Tom had been wounded in WW1 and the photograph (see left) showed him dressed in his "hospital" or "convalescent blues", the clothes he wore while recovering from the injury he sustained during the Gallipoli campaign. Tom's sad story (recounted in a previous blog post, Remembering - Two of my WW1 ancestors) was known by all the family.
However, what wasn't generally known was that Tom's brother, George, had also been wounded. A discovery I made only recently after deciphering a page of George's military records on Ancestry.
The odd thing about the page, though, was that the notes were in "mirror writing" as though the scan had picked up what was written on the reverse of the page.
With the assistance of a few canny genealogy enthusiasts through one of the family history Facebook groups, we worked out that George had suffered a gunshot wound to his leg.
But, given that I'd never heard of George's injury before, I began to wonder whether the information I'd read had been not about George at all, but about someone else, whose details had leached through the paper from the other side.
There did seem to be something typed in the section titled "wounded" but (as you can see from the image on the right) it had been all but obliterated by the aforementioned handwritten account showing through from behind.
This week, with Remembrance Sunday nearly upon us, I decided to see if I could solve this mystery by finding out more about George, who'd served with the Lincolnshire regiment.

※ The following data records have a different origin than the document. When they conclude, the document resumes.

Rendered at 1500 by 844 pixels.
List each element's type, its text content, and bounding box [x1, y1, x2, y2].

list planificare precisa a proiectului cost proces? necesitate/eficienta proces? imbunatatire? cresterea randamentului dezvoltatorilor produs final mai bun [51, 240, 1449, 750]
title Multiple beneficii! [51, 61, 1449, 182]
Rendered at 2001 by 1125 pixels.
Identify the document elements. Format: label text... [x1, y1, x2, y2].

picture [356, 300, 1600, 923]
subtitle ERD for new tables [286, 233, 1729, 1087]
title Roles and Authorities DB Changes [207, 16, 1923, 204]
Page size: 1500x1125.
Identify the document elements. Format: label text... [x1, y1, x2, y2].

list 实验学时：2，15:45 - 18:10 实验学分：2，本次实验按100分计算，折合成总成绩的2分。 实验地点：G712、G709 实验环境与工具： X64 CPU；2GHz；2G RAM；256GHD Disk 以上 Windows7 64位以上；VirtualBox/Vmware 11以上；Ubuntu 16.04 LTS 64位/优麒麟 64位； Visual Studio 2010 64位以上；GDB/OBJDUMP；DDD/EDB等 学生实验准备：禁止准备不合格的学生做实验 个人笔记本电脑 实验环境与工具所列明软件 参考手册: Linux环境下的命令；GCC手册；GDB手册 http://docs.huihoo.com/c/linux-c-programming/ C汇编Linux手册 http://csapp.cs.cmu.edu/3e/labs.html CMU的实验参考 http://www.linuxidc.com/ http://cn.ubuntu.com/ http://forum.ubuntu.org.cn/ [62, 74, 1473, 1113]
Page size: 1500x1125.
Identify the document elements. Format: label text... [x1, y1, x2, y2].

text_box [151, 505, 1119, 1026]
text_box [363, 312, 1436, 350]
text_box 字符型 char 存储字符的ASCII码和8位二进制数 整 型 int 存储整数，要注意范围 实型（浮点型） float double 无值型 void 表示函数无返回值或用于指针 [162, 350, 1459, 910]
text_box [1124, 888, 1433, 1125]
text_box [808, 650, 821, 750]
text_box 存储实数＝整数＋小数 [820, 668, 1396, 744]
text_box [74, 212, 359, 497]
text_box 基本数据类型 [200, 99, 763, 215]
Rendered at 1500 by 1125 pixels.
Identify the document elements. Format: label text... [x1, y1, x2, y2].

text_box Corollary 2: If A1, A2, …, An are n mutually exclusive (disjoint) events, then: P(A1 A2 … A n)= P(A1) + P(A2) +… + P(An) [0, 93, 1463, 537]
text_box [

Searching for more evidence
On the Forces War Records website I found confirmation that he had definitely been wounded. His records note that George was "entitled to wear a wound stripe."
I'd not heard of a wound stripe before, but I learned that it was a piece of gold braid which was stitched length-ways on the left arm of a soldier's uniform to indicate that he had been wounded during the campaign (see left).
The army order, first issued in July 1916, stated that, ‘wounded’ refers only to those officers and soldiers whose names have appeared, or may hereafter appear, in the Casualty Lists as ‘wounded’. It made clear that (unsurprisingly!), "Accidental or self-inflicted wounds or injuries do not qualify."
Sadly, I don't have a picture of George in his uniform - with or without his wound stripe - but I do have a lovely photo of him with his wife Ethel and their family, taken around 1927.